Their dollar value was merely an arbitrary number at the time but buying some tangible product with this crazy new tech always felt exciting.
Tell us some stories about your crypto experience? Did you mine? When did you start?
I’ve mined on a number of occasions although never on an industrial scale. My first ever setup was a so called ‘poverty build’ where I found cheap second hand parts (and one Radeon 7990 I bought with what seems like a scary amount of BTC now) which were put together with the idea of getting the cheapest most powerful miner with the quickest ROI.
I was mostly involved for the fun of building a budget yet capable little rig, as opposed to the profit or financial gain.
I started in mid 2012 with a good friend mainly solomining Litecoin along with some generic shitcoins at the time (Terracoin! Anyone remember that? ). I had a bunch of Anoncoin and also Darkcoin (now known as Dash) which was fun to crack blocks on too.
I was involved in large OTC transactions during 2012 and 2013. Mostly meeting Russians, Chinese and sometimes locals in Edinburgh bars or restaurants. Although, in most cases, the money or BTC was never my own. I was mediating transactions between parties who knew very little (or nothing) about the underlying tech involved.
What’s your history in technology? Were you a gamer or hacker growing up?
My first interactions with computing were in primary school at the age of 7 or 8. I remember using old BBC computers to play very simple games and learn about basic programming. Although, I was never competent enough in the mathematical side of things to ever flourish as a coder. I became far more interested in hardware as a youngster and have built, maintained and repaired many computers systems over the years from basic desktops to enterprise grade servers.

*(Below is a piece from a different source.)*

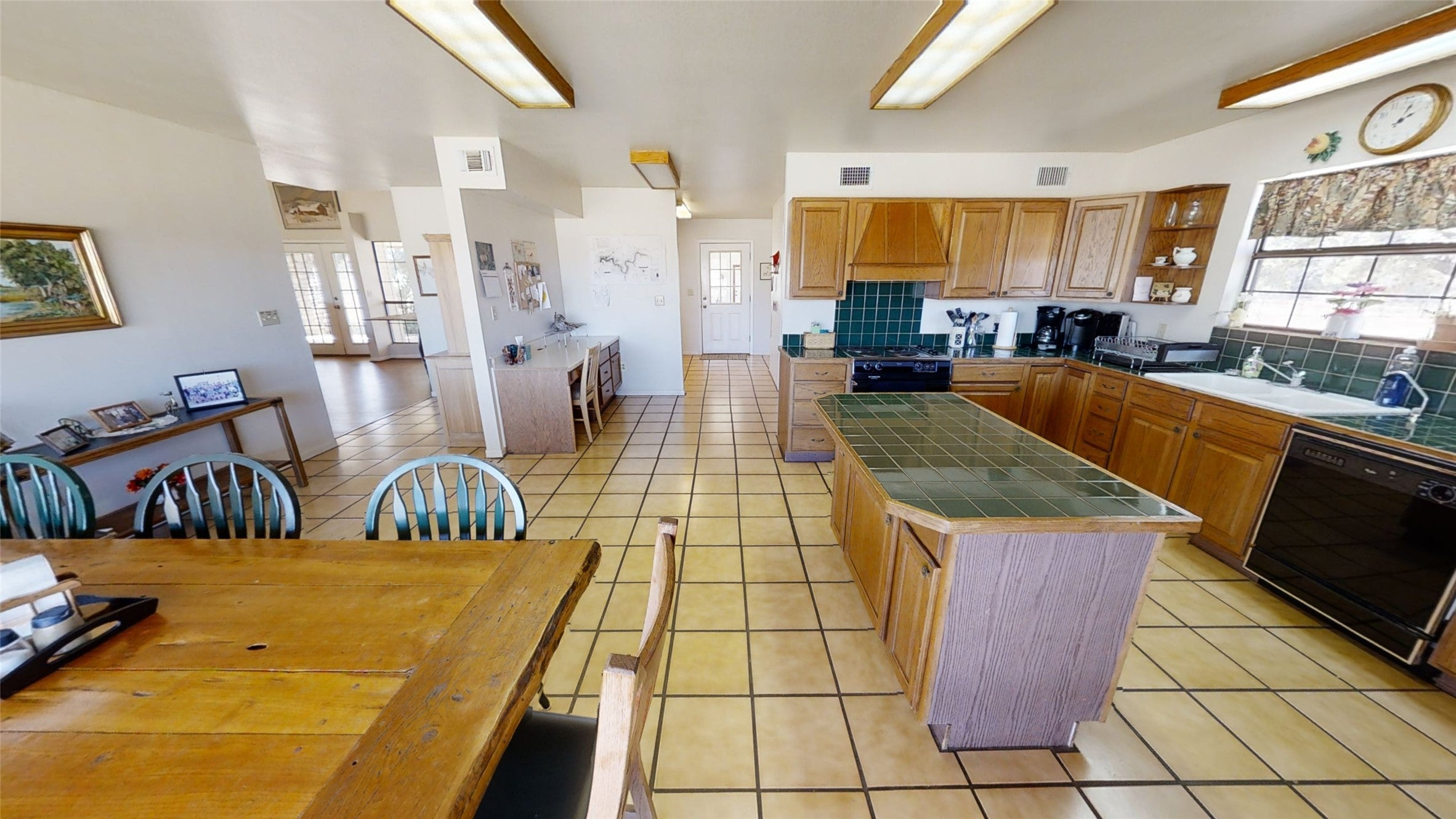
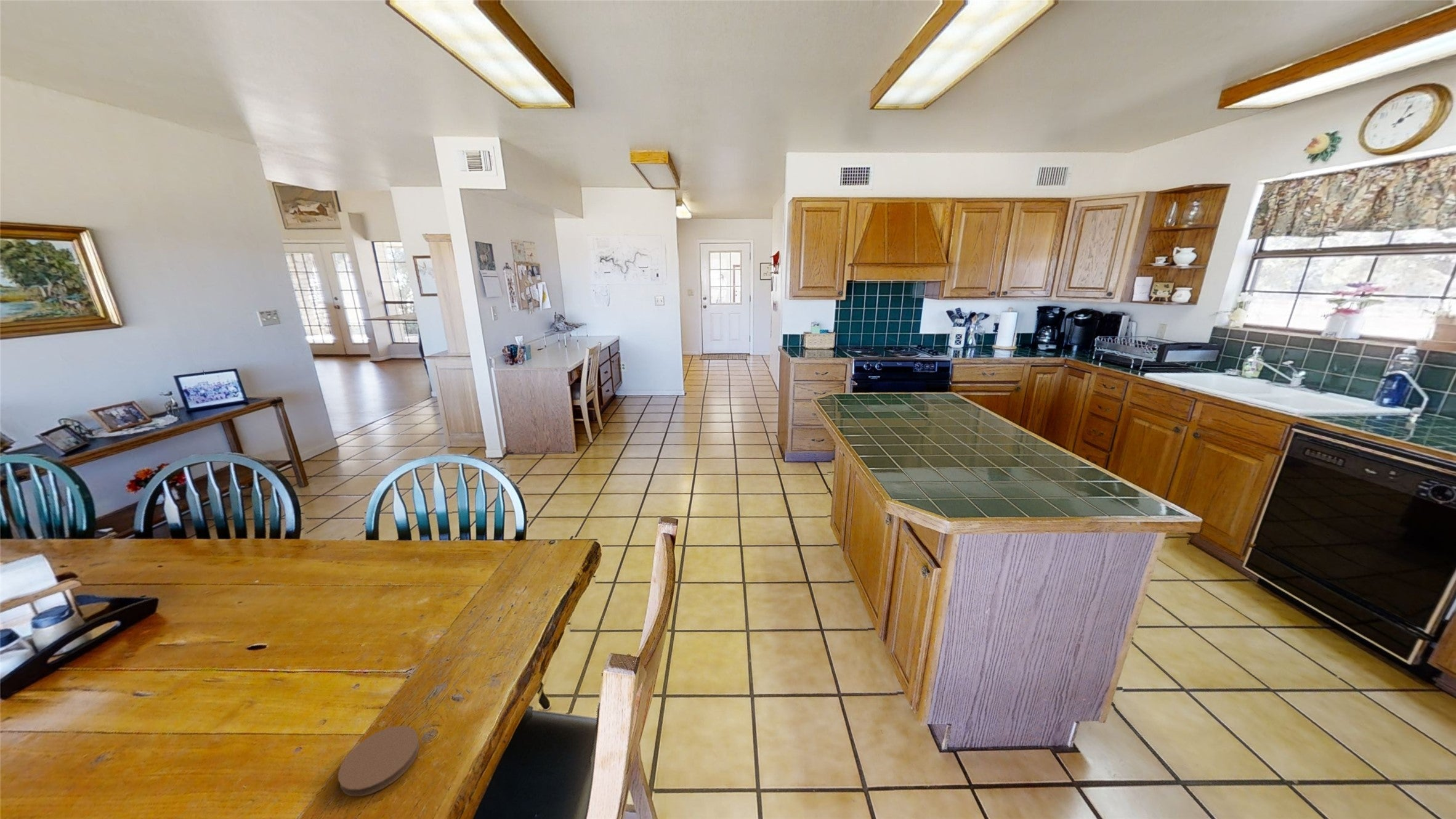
+ coaster [338,725,420,797]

I’ve been an avid gamer all my life from playing early ZX Spectrum games on tape, till today, where I still try and play a few of my favourite RTS games when possible. Best ever gaming experiences come down to Zelda(SNES/N64), Goldeneye(N64), Command and Conquer Red Alert(PC), DayZ(PC) and Supreme Commander(PC). Even in old age I don’t think I’ll ever put away the gaming.
Where do you think crypto ecosystem will be in 3 years?

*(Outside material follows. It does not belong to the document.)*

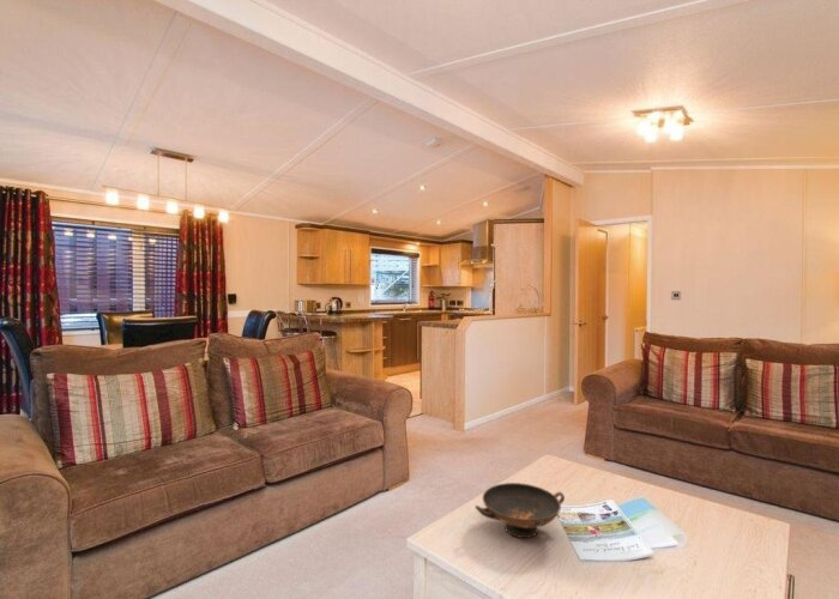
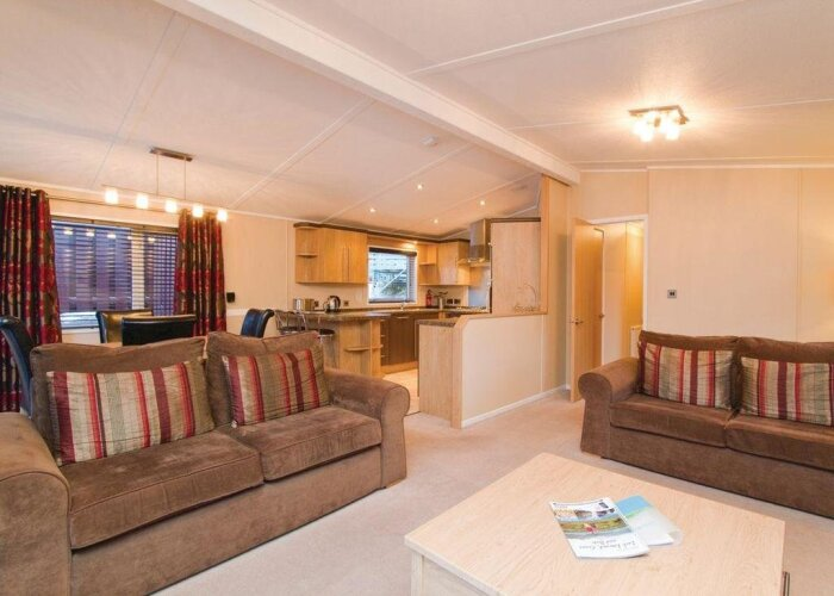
- decorative bowl [475,482,566,539]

This is a tough one to answer but I think the next year or two will be pretty tame in the cryptosphere. We have a lot of building to do before anything meaningful can happen in terms of mass adoption. Daily crypto user numbers are still tiny despite the huge BTC pump of December 2017. Since then, we’ve seen a very similar retrace to the 2013 $1000 ATH and more importantly, user numbers have decreased with it.
Until we have working products, more trust, and less saturation in the markets, I think crypto will remain volatile. There is the elephant in the room of a very obvious ICO bubble which needs to burst. The vast majority of ICOs are needless and only serve to dilute the quality of those that are necessary (like Kleros for example).
What’s the biggest challenge for crypto to become mainstream?
The crypto space hit its biggest milestone during the 2017/18 ‘Great Bitcoin Pump’. Although this was mostly the cumulation of many speculative price rises joined by a furious bandwagon of first time buyers, it did have the desired effect of cementing the name ‘Bitcoin’ globally.
Now everyone and their mother knows what Bitcoin is and that can only be a good thing. In some respects, you can argue it has become mainstream and took less than a decade to do so. We may sometimes overlook the amount of time it took the Teslas, Amazons and Netflix’s to really bring viable products to market. However, actual real world cryptocurrency usage is still minuscule in regards to the potential market size.
I don’t think we’ll see true adoption by the masses until the whole ecosystem is completely simplified to allow entry by even the most simple tech user. Since its inception, the internet has become more and more a ‘walled garden’ where the majority of users visit a tiny number of sites daily. YouTube, Facebook , Google et al with little else in the way of cyber adventures outside this sandbox.
In my opinion, crypto can’t become truly mainstream until I can teach my Mum how to actually use it. At the moment, the thought of explaining the idea of private and public keys (let alone why ones wallet address is a random selection of hexadecimal characters) to her seems like a long way off. The same reasons crypto is so fundamentally powerful (holding your private keys, for example) is the same reason explaining it to the masses is a challenge.
The above is just a triviality which will clearly be solved as we progress through time. For current and future generations, the aforementioned wallet address ‘issue’ will seem completely normal.
Although the early years of the internet are often used as a comparison (and rightly so) for blockchain tech and its adoption curve, I like to think of the jet engine as another with valuable similarities.
Developed in the late 30s and 40s by the likes of Frank Whittle and Hans Van Ohain, the jet engine was initially a high maintenance, low efficiency, expensive and dangerous machine. In the same way that early jets were often plagued with safety and reliability issues, crypto is plagued by hacks and 51% attacks.
Early tickets for jet travel were reserved for the elite who could afford the exorbitant fees coupled with low passenger capacities. Over the next 50 years, the jet (and encompassing industry) developed into a highly efficient, safe and inexpensive method of travel. Now, you can book a ticket for as little as £10, fly halfway across the continent and back again without breaking a sweat.
This huge global ecosystem of planes, airports and passenger numbers took less than 50 years to develop into what we know today. That’s a growth from less than 100 million passengers a year in 1970 to 3.7 billion in 2016. The jet engine hasn’t changed in any fundamental way, it’s just had time and a lot of work hours spent on it. Blockchain will probably follow the same path towards mass adoption albeit, in far less time.